Wedoany.com Report on Feb 6th, AI company Anthropic recently launched Claude Opus 4.6, the latest version in its Opus series. This AI model shows significant improvement in handling programming tasks and, for the first time, offers a million-token context window, which is currently in a testing phase. Opus 4.6 also introduces an agent team collaboration mechanism, allowing multiple Claude Code instances to work in parallel to tackle complex challenges.

The agent team feature is a core innovation of Claude Code, currently offered as a research preview. Multiple independent Claude Code instances can run simultaneously and coordinate with each other, similar to the Codex application recently released by OpenAI. A primary session is responsible for overall coordination, task assignment, and result aggregation. Team members have their own context windows, can communicate directly, and access a shared task list, supporting parallel processing of different problems.
This feature is enabled by setting the environment variable CLAUDE_CODE_EXPERIMENTAL_AGENT_TEAMS=1. Since each instance is billed separately, using agent teams incurs higher token costs, making it suitable for complex collaborative scenarios requiring multi-angle analysis or parallel solutions. Unlike agent teams, sub-agents operate within a single session and only return results to the delegating agent, making them more suitable for focused, single tasks.
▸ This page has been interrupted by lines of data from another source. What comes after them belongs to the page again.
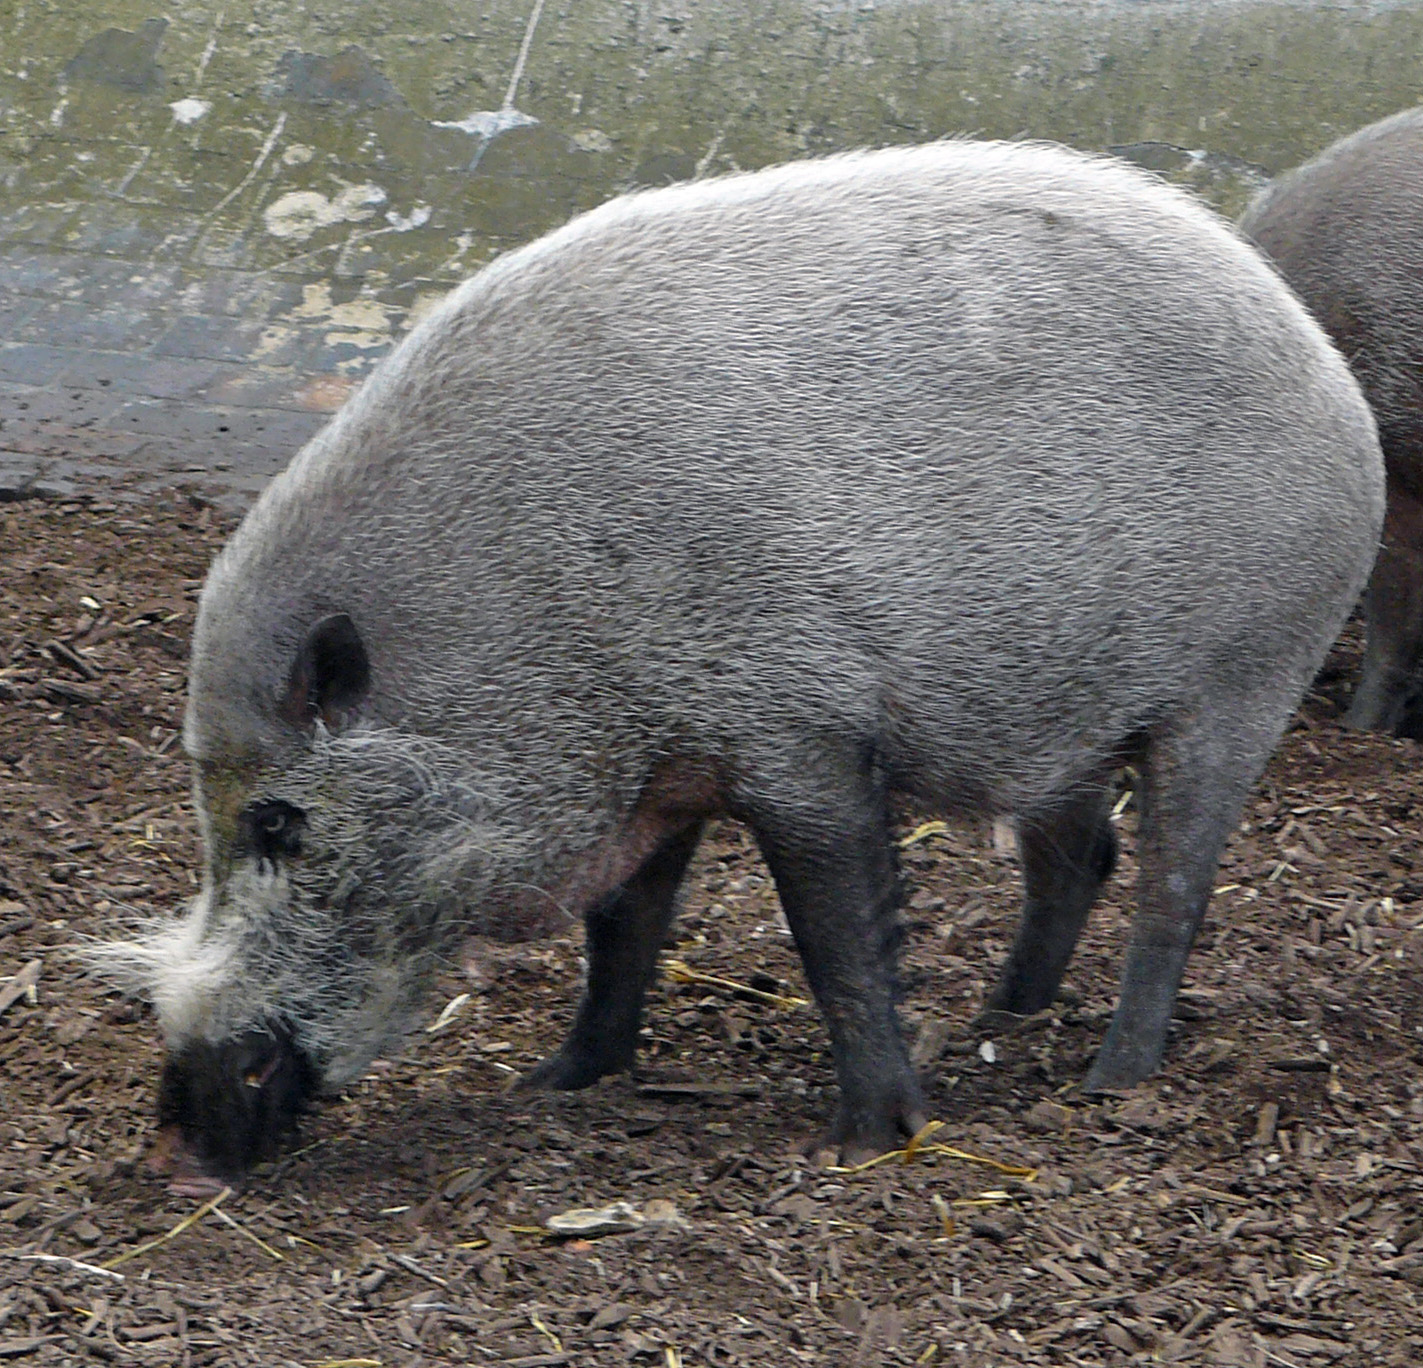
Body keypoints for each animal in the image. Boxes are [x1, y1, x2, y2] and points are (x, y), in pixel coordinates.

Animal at [93, 139, 1385, 1187]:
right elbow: (622, 931)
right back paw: (1003, 1013)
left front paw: (866, 1143)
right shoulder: (656, 773)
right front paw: (557, 1082)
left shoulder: (799, 735)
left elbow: (835, 935)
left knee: (1173, 884)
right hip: (1060, 718)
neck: (523, 614)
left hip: (1241, 682)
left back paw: (1109, 1079)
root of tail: (1328, 379)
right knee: (1079, 854)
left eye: (277, 823)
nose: (169, 1155)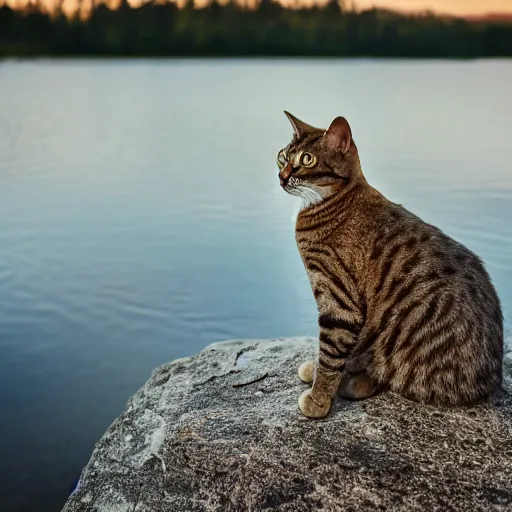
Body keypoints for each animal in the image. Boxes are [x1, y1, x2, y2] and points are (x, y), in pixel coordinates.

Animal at [276, 112, 504, 420]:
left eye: (307, 159)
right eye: (282, 156)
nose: (282, 176)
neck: (335, 203)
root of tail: (491, 382)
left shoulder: (339, 299)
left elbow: (331, 351)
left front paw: (320, 397)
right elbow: (342, 349)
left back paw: (352, 383)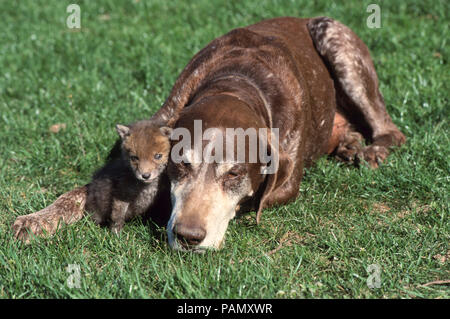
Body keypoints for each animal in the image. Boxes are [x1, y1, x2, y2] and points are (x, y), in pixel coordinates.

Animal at [11, 16, 404, 250]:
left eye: (234, 175)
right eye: (181, 165)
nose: (188, 236)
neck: (237, 83)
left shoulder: (287, 173)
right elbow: (80, 192)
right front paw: (39, 218)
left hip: (333, 35)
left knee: (392, 131)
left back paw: (373, 149)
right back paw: (350, 144)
Opus 4.6 also comes equipped with other new features: a context compression function can summarize old information to free up space; an adaptive thinking function can automatically extend thinking time when handling complex tasks; developers can choose from four effort levels to control computational overhead; and the maximum output length has been increased to 128,000 tokens.
According to benchmark results published by Anthropic, Opus 4.6 performs exceptionally well in multiple evaluations: it achieved the highest score in the agent programming test Terminal-Bench 2.0; ranked among the top in the reasoning test Humanity's Last Exam; and in the economic task evaluation GDPval-AA test, it scored 144 Elo points higher than OpenAI's GPT-5.2 and 190 Elo points higher than its predecessor Opus 4.5.
In handling long contexts, Opus 4.6 achieved a 76% success rate in the MRCR v2 8-needle 1M test, compared to only 18.5% for Sonnet 4.5. The BigLaw benchmark awarded the model its highest score of 90.2%, the highest rating achieved by the Claude series to date—40% of answers were perfect, and 84% scored no lower than 0.8.
In terms of safety, Opus 4.6 is on par with other cutting-edge models, with a low rate of misaligned behavior, showing the same level of alignment as Opus 4.5 but with a lower rate of over-refusal. For cybersecurity, Anthropic developed six new test scenarios, and the model meets the ASL-3 standard.
Pricing is set at $5 per million input tokens and $25 per million output tokens. For advanced requests exceeding 200,000 tokens, the prices are adjusted to $10 and $37.50, respectively. In the future, if inference runs entirely in the US, customers will incur a 10% surcharge. Updated on February 5, 2026: Added relevant information about the release of OpenAI GPT-5.3 Codex.